For categorical data like Sex and Title, we use most frequent as the imputation strategy then pass it through a One Hot Encoder to get relevant extra features.
So first of all, I trained a Logistic Regression Classifier and got fairly good results without any Hyperparameter Tuning.
| Avg Precision of 85% | Low False Positives |
|---|---|
![]() |
![]() |
This model performs pretty well to give it credit.

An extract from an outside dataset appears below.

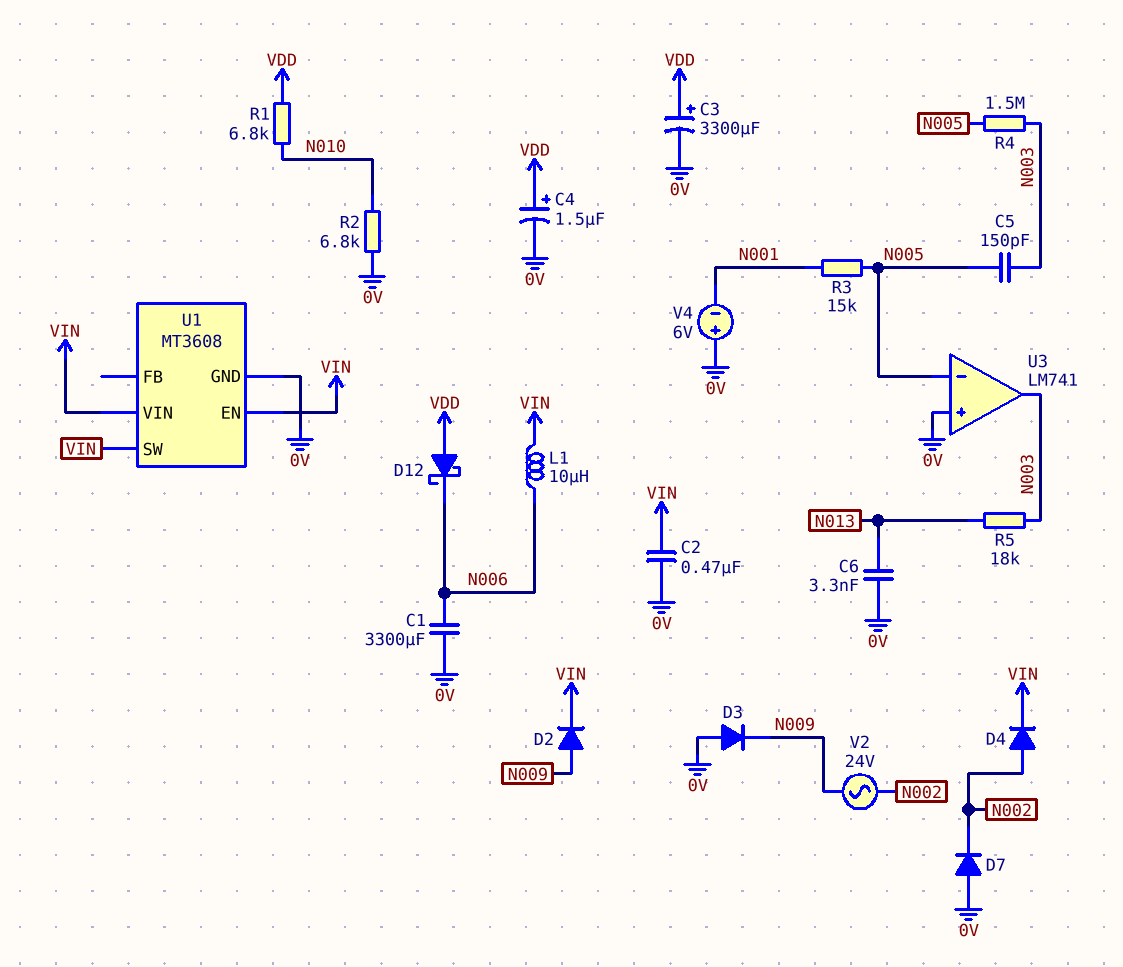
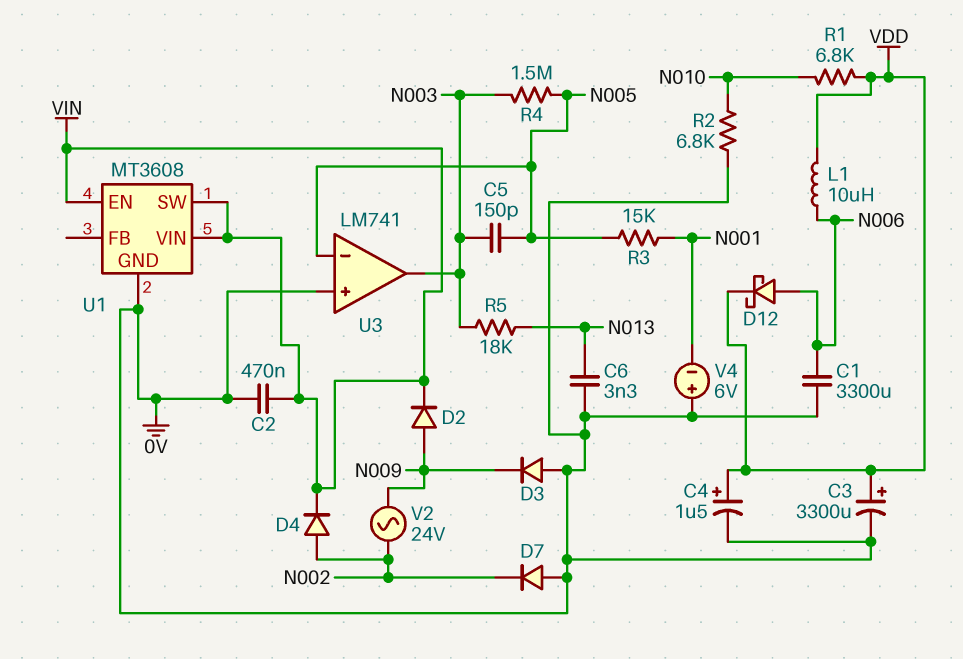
D12: schottky (A VDD, K N006) -> schottky (A N006, K VDD)
L1: 10uH (N006, VIN) -> 10uH (N006, VDD)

Although the number of True Negatives is concerning.
| survival | precision | recall | f1-score | support |
|---|---|---|---|---|
| 0 | 0.81 | 0.86 | 0.84 | 44 |
| 1 | 0.76 | 0.68 | 0.72 | 28 |
| precision | recall | f1-score | support | |
|---|---|---|---|---|
| accuracy | 0.79 | 72 | ||
| macro avg | 0.78 | 0.77 | 0.78 | 72 |
| weighted avg | 0.79 | 0.79 | 0.79 | 72 |
Next I train an ensemble Decision Tree (i.e Random Forest) Classifier, again without any tuning, and seems to perform better than the Logistic Classifier even though it decreases in average precision by 1%. The recall is much higher at the 0.5 threshold from the classification report.
| Avg Precision of 84% | Very Low False Negatives |
|---|---|
![]() |
![]() |
| survival | precision | recall | f1-score | support |
|---|---|---|---|---|
| 0 | 0.84 | 0.86 | 0.85 | 44 |
| 1 | 0.78 | 0.75 | 0.76 | 28 |
| precision | recall | f1-score | support | |
|---|---|---|---|---|
| accuracy | 0.82 | 72 | ||
| macro avg | 0.81 | 0.81 | 0.81 | 72 |
| weighted avg | 0.82 | 0.82 | 0.82 | 72 |
An SVM was the final model I trained and evaluated. It records the lowest performance on this dataset on average compared to the Logistic and Random Forest Classifiers.
| Avg Precision of 83% | Higher FP and FN rates |
|---|---|
![]() |
![]() |
This model recorded more False Positives and False Negatives than any other.
| survival | precision | recall | f1-score | support |
|---|---|---|---|---|
| 0 | 0.83 | 0.91 | 0.87 | 44 |
| 1 | 0.83 | 0.71 | 0.77 | 28 |
| precision | recall | f1-score | support | |
|---|---|---|---|---|
| accuracy | 0.83 | 72 | ||
| macro avg | 0.83 | 0.81 | 0.82 | 72 |
| weighted avg | 0.83 | 0.83 | 0.83 | 72 |
After experimenting and evaluating the above models, I decided to go with the Logistic and Random Forest Classifier due to more promising results.
I tuned a few of the model hyperparameters for both Logistic Regression and Random Forest and use GridSearch Cross Validation on 5 folds to get the best estimator.
rf_params_grid = {
'n_estimators': [100, 200, 300],
'max_depth': [10, 20, 30, None],
'min_samples_split': [2, 5, 10],
'min_samples_leaf': [1, 2, 4],
'max_features': ['sqrt', 'log2']
}logistic_params_grid = {
'C': [0.001, 0.01, 0.1, 1.0, 10.0, 100.0],
'penalty': ['l1', 'l2'],
'solver': ['liblinear', 'saga']
}This runs 5 folds for each 216 candidates totalling 1080 fits for Random Forest, while Logistic Regression totals 120 fits.
| Model | Validation Set Average Precision |
|---|---|
| Random Forest | 0.8443 |
| Logistic Regression | 0.8528 |
The best estimator from Logistic Regression beats the best Random Forest estimator with an average accuracy of 85%. This will be used as my final model on the test set.
Now that I've determined the best performing model, I evaluate its performance against the test set.
| survival | precision | recall | f1-score | support |
|---|---|---|---|---|
| 0 | 0.83 | 0.88 | 0.85 | 110 |
| 1 | 0.79 | 0.71 | 0.75 | 69 |
| precision | recall | f1-score | support | |
|---|---|---|---|---|
| accuracy | 0.82 | 179 | ||
| macro avg | 0.81 | 0.80 | 0.80 | 179 |
| weighted avg | 0.81 | 0.82 | 0.81 | 179 |
| Avg Precision of 80% | Confusion Matrix |
|---|---|
![]() |
![]() |
This report suggests inherent randomness in predicting survival. Future improvements can come from a larger dataset, more features or possibly ensemble techniques.